Si è aperto ieri sera a Rondonopolis, nel Mato Grosso, in Brasile, il XV incontro delle Comunità Ecclesiali di Base (Cebs) con lo slogan “Chiesa in uscita, in cerca di vita piena per tutti e tutte”.
Sono 1500 i delegati da tutto il Brasile, 60 vescovi presenti, la rappresentanza continentale del movimento, (presente in 18 paesi, Canada e Stati Uniti compresi), per quattro giorni di relazioni, dibattiti, celebrazioni che prendono spunto dai “cieli nuovi, terra nuova” di Isaia 65, per dire che una Chiesa che parte dalle comunità, attenta ai bisogni degli ultimi e degli impoveriti è ancora possibile.

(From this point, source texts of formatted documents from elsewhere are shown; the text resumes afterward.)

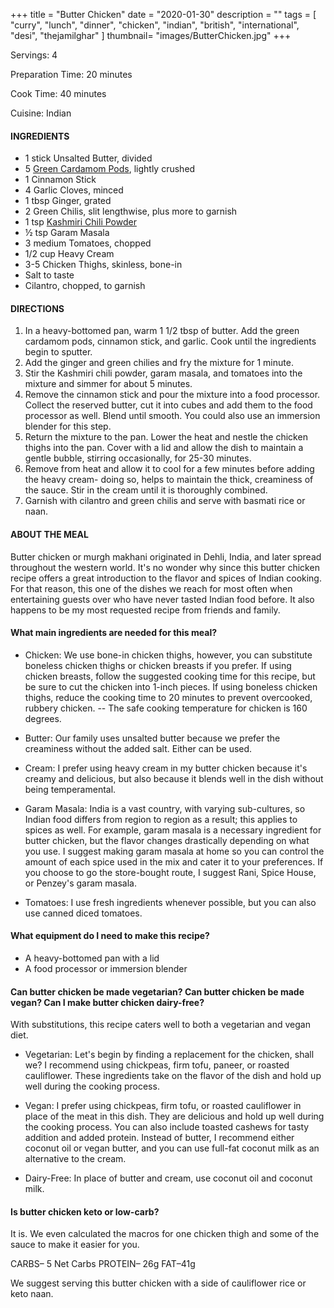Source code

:+++
title = "Butter Chicken"
date = "2020-01-30"
description = ""
tags = [
    "curry",
    "lunch",
    "dinner",
    "chicken",
    "indian", 
    "british", 
    "international",
    "desi",
    "thejamilghar"
]
thumbnail= "images/ButterChicken.jpg"
+++

Servings: 4 <!--more-->

Preparation Time: 20 minutes 

Cook Time: 40 minutes 

Cuisine: Indian

#### INGREDIENTS 

* 1 stick Unsalted Butter, divided 
* 5 [Green Cardamom Pods](https://amzn.to/3tZaNOd), lightly crushed
* 1 Cinnamon Stick
* 4 Garlic Cloves, minced
* 1 tbsp Ginger, grated
* 2 Green Chilis, slit lengthwise, plus more to garnish
* 1 tsp [Kashmiri Chili Powder](https://amzn.to/3jP2lMC) 
* ½ tsp Garam Masala
* 3 medium Tomatoes, chopped 
* 1/2 cup Heavy Cream
* 3-5 Chicken Thighs, skinless, bone-in
* Salt to taste
* Cilantro, chopped, to garnish

#### DIRECTIONS 

1. In a heavy-bottomed pan, warm 1 1/2 tbsp of butter. Add the green cardamom pods, cinnamon stick, and garlic. Cook until the ingredients begin to sputter.
2. Add the ginger and green chilies and fry the mixture for 1 minute.
3. Stir the Kashmiri chili powder, garam masala, and tomatoes into the mixture and simmer for about 5 minutes. 
4. Remove the cinnamon stick and pour the mixture into a food processor. Collect the reserved butter, cut it into cubes and add them to the food processor as well. Blend until smooth. You could also use an immersion blender for this step.  
5. Return the mixture to the pan. Lower the heat and nestle the chicken thighs into the pan. Cover with a lid and allow the dish to maintain a gentle bubble, stirring occasionally, for 25-30 minutes. 
6. Remove from heat and allow it to cool for a few minutes before adding the heavy cream- doing so, helps to maintain the thick, creaminess of the sauce. Stir in the cream until it is thoroughly combined. 
7. Garnish with cilantro and green chilis and serve with basmati rice or naan.

#### ABOUT THE MEAL

Butter chicken or murgh makhani originated in Dehli, India, and later spread throughout the western world. It's no wonder why since this butter chicken recipe offers a great introduction to the flavor and spices of Indian cooking. For that reason, this one of the dishes we reach for most often when entertaining guests over who have never tasted Indian food before. It also happens to be my most requested recipe from friends and family. 

#### What main ingredients are needed for this meal?

* Chicken: We use bone-in chicken thighs, however, you can substitute boneless chicken thighs or chicken breasts if you prefer. If using chicken breasts, follow the suggested cooking time for this recipe, but be sure to cut the chicken into 1-inch pieces. If using boneless chicken thighs, reduce the cooking time to 20 minutes to prevent overcooked, rubbery chicken. 
-- The safe cooking temperature for chicken is 160 degrees. 

* Butter: Our family uses unsalted butter because we prefer the creaminess without the added salt. Either can be used. 

* Cream: I prefer using heavy cream in my butter chicken because it's creamy and delicious, but also because it blends well in the dish without being temperamental. 

* Garam Masala: India is a vast country, with varying sub-cultures, so Indian food differs from region to region as a result; this applies to spices as well. For example, garam masala is a necessary ingredient for butter chicken, but the flavor changes drastically depending on what you use. I suggest making garam masala at home so you can control the amount of each spice used in the mix and cater it to your preferences. If you choose to go the store-bought route, I suggest Rani, Spice House, or Penzey's garam masala. 

* Tomatoes: I use fresh ingredients whenever possible, but you can also use canned diced tomatoes. 

#### What equipment do I need to make this recipe?

* A heavy-bottomed pan with a lid
* A food processor or immersion blender 

#### Can butter chicken be made vegetarian? Can butter chicken be made vegan? Can I make butter chicken dairy-free? 

With substitutions, this recipe caters well to both a vegetarian and vegan diet. 

* Vegetarian: Let's begin by finding a replacement for the chicken, shall we? I recommend using chickpeas, firm tofu, paneer, or roasted cauliflower. These ingredients take on the flavor of the dish and hold up well during the cooking process. 

* Vegan: I prefer using chickpeas, firm tofu, or roasted cauliflower in place of the meat in this dish. They are delicious and hold up well during the cooking process. You can also include toasted cashews for tasty addition and added protein. Instead of butter, I recommend either coconut oil or vegan butter, and you can use full-fat coconut milk as an alternative to the cream.

* Dairy-Free: In place of butter and cream, use coconut oil and coconut milk. 

#### Is butter chicken keto or low-carb?
It is. We even calculated the macros for one chicken thigh and some of the sauce to make it easier for you.  

CARBS– 5 Net Carbs
PROTEIN– 26g
FAT–41g

We suggest serving this butter chicken with a side of cauliflower rice or keto naan. 
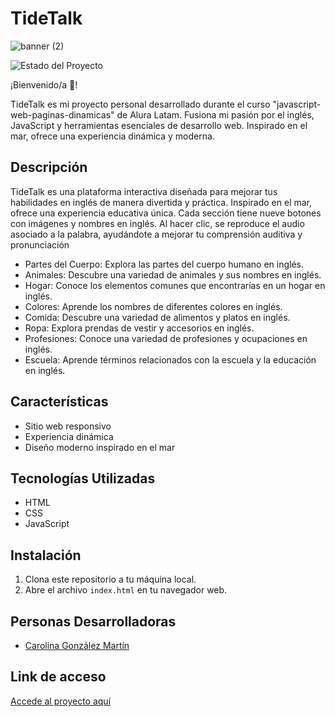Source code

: # TideTalk

![banner (2)](https://github.com/Carolina0709/TideTalk/assets/71415586/cb2bc1a4-c5b5-4ebe-893b-d22aff1e986b)

![Estado del Proyecto](https://img.shields.io/badge/Estado-Terminado-brightgreen)

¡Bienvenido/a 👋!

TideTalk es mi proyecto personal desarrollado durante el curso "javascript-web-paginas-dinamicas" de Alura Latam. Fusiona mi pasión por el inglés, JavaScript y herramientas esenciales de desarrollo web. Inspirado en el mar, ofrece una experiencia dinámica y moderna.

## Descripción

TideTalk es una plataforma interactiva diseñada para mejorar tus habilidades en inglés de manera divertida y práctica. Inspirado en el mar, ofrece una experiencia educativa única. Cada sección tiene nueve botones con imágenes y nombres en inglés. Al hacer clic, se reproduce el audio asociado a la palabra, ayudándote a mejorar tu comprensión auditiva y pronunciación

- Partes del Cuerpo: Explora las partes del cuerpo humano en inglés.
- Animales: Descubre una variedad de animales y sus nombres en inglés.
- Hogar: Conoce los elementos comunes que encontrarías en un hogar en inglés.
- Colores: Aprende los nombres de diferentes colores en inglés.
- Comida: Descubre una variedad de alimentos y platos en inglés.
- Ropa: Explora prendas de vestir y accesorios en inglés.
- Profesiones: Conoce una variedad de profesiones y ocupaciones en inglés.
- Escuela: Aprende términos relacionados con la escuela y la educación en inglés.

## Características

- Sitio web responsivo
- Experiencia dinámica
- Diseño moderno inspirado en el mar

## Tecnologías Utilizadas

- HTML
- CSS
- JavaScript
  
## Instalación

1. Clona este repositorio a tu máquina local.
2. Abre el archivo `index.html` en tu navegador web.

## Personas Desarrolladoras

- [Carolina González Martín](https://github.com/Carolina0709)

## Link de acceso 

<a href="https://carolina0709.github.io/TideTalk/" target="_blank">Accede al proyecto aquí</a>

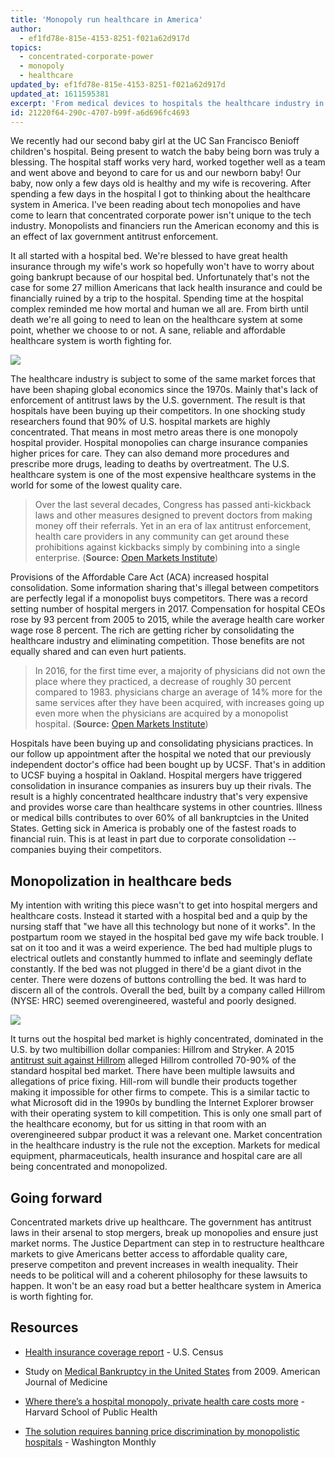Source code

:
 ```yaml
---
title: 'Monopoly run healthcare in America'
author:
  - ef1fd78e-815e-4153-8251-f021a62d917d
topics:
  - concentrated-corporate-power
  - monopoly
  - healthcare
updated_by: ef1fd78e-815e-4153-8251-f021a62d917d
updated_at: 1611595381
excerpt: 'From medical devices to hospitals the healthcare industry in America is highly concentrated, leading to higher prices and greater wealth inequality'
id: 21220f64-290c-4707-b99f-a6d696fc4693
---
```

We recently had our second baby girl at the UC San Francisco Benioff children's hospital. Being present to watch the baby being born was truly a blessing. The hospital staff works very hard, worked together well as a team and went above and beyond to care for us and our newborn baby! Our baby, now only a few days old is healthy and my wife is recovering. After spending a few days in the hospital I got to thinking about the healthcare system in America. I've been reading about tech monopolies and have come to learn that concentrated corporate power isn't unique to the tech industry. Monopolists and financiers run the American economy and this is an effect of lax government antitrust enforcement.

It all started with a hospital bed. We're blessed to have great health insurance through my wife's work so hopefully won't have to worry about going bankrupt because of our hospital bed. Unfortunately that's not the case for some 27 million Americans that lack health insurance and could be financially ruined by a trip to the hospital. Spending time at the hospital complex reminded me how mortal and human we all are. From birth until death we're all going to need to lean on the healthcare system at some point, whether we choose to or not. A sane, reliable and affordable healthcare system is worth fighting for. 

![](/assets/health_insurance_coverage.png)

The healthcare industry is subject to some of the same market forces that have been shaping global economics since the 1970s. Mainly that's lack of enforcement of antitrust laws by the U.S. government. The result is that hospitals have been buying up their competitors. In one shocking study researchers found that 90% of U.S. hospital markets are highly concentrated. That means in most metro areas there is one monopoly hospital provider. Hospital monopolies can charge insurance companies higher prices for care. They can also demand more procedures and prescribe more drugs, leading to deaths by overtreatment. The U.S. healthcare system is one of the most expensive healthcare systems in the world for some of the lowest quality care.

> Over the last several decades, Congress has passed anti-kickback laws and other measures designed to prevent doctors from making money off their referrals. Yet in an era of lax antitrust enforcement, health care providers in any community can get around these prohibitions against kickbacks simply by combining into a single enterprise. (**Source:** [Open Markets Institute](https://www.openmarketsinstitute.org/learn/hospitals-monopoly))

Provisions of the Affordable Care Act (ACA) increased hospital consolidation. Some information sharing that's illegal between competitors are perfectly legal if a monopolist buys competitors. There was a record setting number of hospital mergers in 2017. Compensation for hospital CEOs rose by 93 percent from 2005 to 2015, while the average health care worker wage rose 8 percent. The rich are getting richer by consolidating the healthcare industry and eliminating competition. Those benefits are not equally shared and can even hurt patients.

> In 2016, for the first time ever, a majority of physicians did not own the place where they practiced, a decrease of roughly 30 percent compared to 1983. physicians charge an average of 14% more for the same services after they have been acquired, with increases going up even more when the physicians are acquired by a monopolist hospital. (**Source:** [Open Markets Institute](https://www.openmarketsinstitute.org/learn/hospitals-monopoly))

Hospitals have been buying up and consolidating physicians practices. In our follow up appointment after the hospital we noted that our previously independent doctor's office had been bought up by UCSF. That's in addition to UCSF buying a hospital in Oakland. Hospital mergers have triggered consolidation in insurance companies as insurers buy up their rivals. The result is a highly concentrated healthcare industry that's very expensive and provides worse care than healthcare systems in other countries. Illness or medical bills contributes to over 60% of all bankruptcies in the United States. Getting sick in America is probably one of the fastest roads to financial ruin. This is at least in part due to corporate consolidation -- companies buying their competitors.

## Monopolization in healthcare beds

My intention with writing this piece wasn't to get into hospital mergers and healthcare costs. Instead it started with a hospital bed and a quip by the nursing staff that "we have all this technology but none of it works". In the postpartum room we stayed in the hospital bed gave my wife back trouble. I sat on it too and it was a weird experience. The bed had multiple plugs to electrical outlets and constantly hummed to inflate and seemingly deflate constantly. If the bed was not plugged in there'd be a giant divot in the center. There were dozens of buttons controlling the bed. It was hard to discern all of the controls. Overall the bed, built by a company called Hillrom (NYSE: HRC) seemed overengineered, wasteful and poorly designed.

![](/assets/TotalCareSpO2RT2_ai0309_0125.webp)

It turns out the hospital bed market is highly concentrated, dominated in the U.S. by two multibillion dollar companies: Hillrom and Stryker. A 2015 [antitrust suit against Hillrom](https://www.businesswire.com/news/home/20150114005511/en/Hill-Rom-Holdings-Named-in-Antitrust-Lawsuit) alleged Hillrom controlled 70-90% of the standard hospital bed market. There have been multiple lawsuits and allegations of price fixing. Hill-rom will bundle their products together making it impossible for other firms to compete. This is a similar tactic to what Microsoft did in the 1990s by bundling the Internet Explorer browser with their operating system to kill competition. This is only one small part of the healthcare economy, but for us sitting in that room with an overengineered subpar product it was a relevant one. Market concentration in the healthcare industry is the rule not the exception. Markets for medical equipment, pharmaceuticals, health insurance and hospital care are all being concentrated and monopolized. 


## Going forward

Concentrated markets drive up healthcare. The government has antitrust laws in their arsenal to stop mergers, break up monopolies and ensure just market norms. The Justice Department can step in to restructure healthcare markets to give Americans better access to affordable quality care, preserve competiton and prevent increases in wealth inequality. Their needs to be political will and a coherent philosophy for these lawsuits to happen. It won't be an easy road but a better healthcare system in America is worth fighting for.



## Resources
- [Health insurance coverage report](https://www.census.gov/content/dam/Census/newsroom/press-kits/2019/iphi/presentation-iphi-overview.pdf) - U.S. Census

- Study on [Medical Bankruptcy in the United States](https://pnhp.org/new_bankruptcy_study/Bankruptcy-2009.pdf#page=3) from 2009. American Journal of Medicine

- [Where there’s a hospital monopoly, private health care costs more](https://www.hsph.harvard.edu/news/hsph-in-the-news/where-theres-a-hospital-monopoly-private-health-care-costs-more/) - Harvard School of Public Health

- [The solution requires banning price discrimination by monopolistic hospitals](https://washingtonmonthly.com/magazine/janfeb-2014/after-obamacare/) - Washington Monthly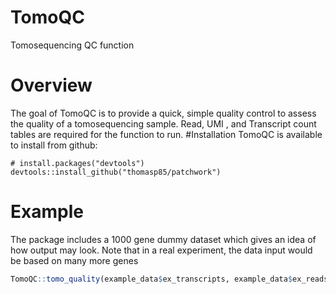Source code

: # TomoQC
Tomosequencing QC function
# Overview
The goal of TomoQC is to provide a quick, simple quality control to assess the quality of a tomosequencing sample.
Read, UMI , and Transcript count tables are required for the function to run.
#Installation
TomoQC is available to install from github:

```{r gh-installation, eval = FALSE}
# install.packages("devtools")
devtools::install_github("thomasp85/patchwork")
```

# Example
The package includes a 1000 gene dummy dataset which gives an idea of how output may look. Note that in a real experiment, the data input would be based on many more genes
```r example
TomoQC::tomo_quality(example_data$ex_transcripts, example_data$ex_reads, example_data$ex_barcodes, cutoff_spike = 0.2, cutoff_genes = 90, plot_title = "Example output")
```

Ed è, come ha ribadito il cardinale arcivescovo di Manaus don Leonardo Ulrich Steiner, «profondamente inserita nel cammino sinodale».
Le giornate sono scandite dal metodo latinoamericano del vedere, giudicare, agire affrontando temi che vanno dall’ecologia all’ecumenismo, dallo sfruttamento non solo dell’Amazzonia alla Chiesa militante e comunitaria.
Schierata a favore dei poveri, in uscita secondo le indicazioni di papa Francesco, in una stagione di accentuati individualismi e polarizzazioni.
Curioso che questo incontro si tenga proprio nel profondo Mato Grosso: 80% dell’economia trainata dall’agrobusiness della soia e del miglio, in grave conflitto con il mondo indigeno (e con chi lo difende) per via delle terra.
A nome dei vescovi brasiliani a tirare le fila della “caminhada” delle Cebs c’è un italiano, Gabriele Marchesi, dal 2013 vescovo di Floresta, nel Pernambuco, partito dalla diocesi di Fiesole nel 2003 per il Brasile come missionario fidei donum.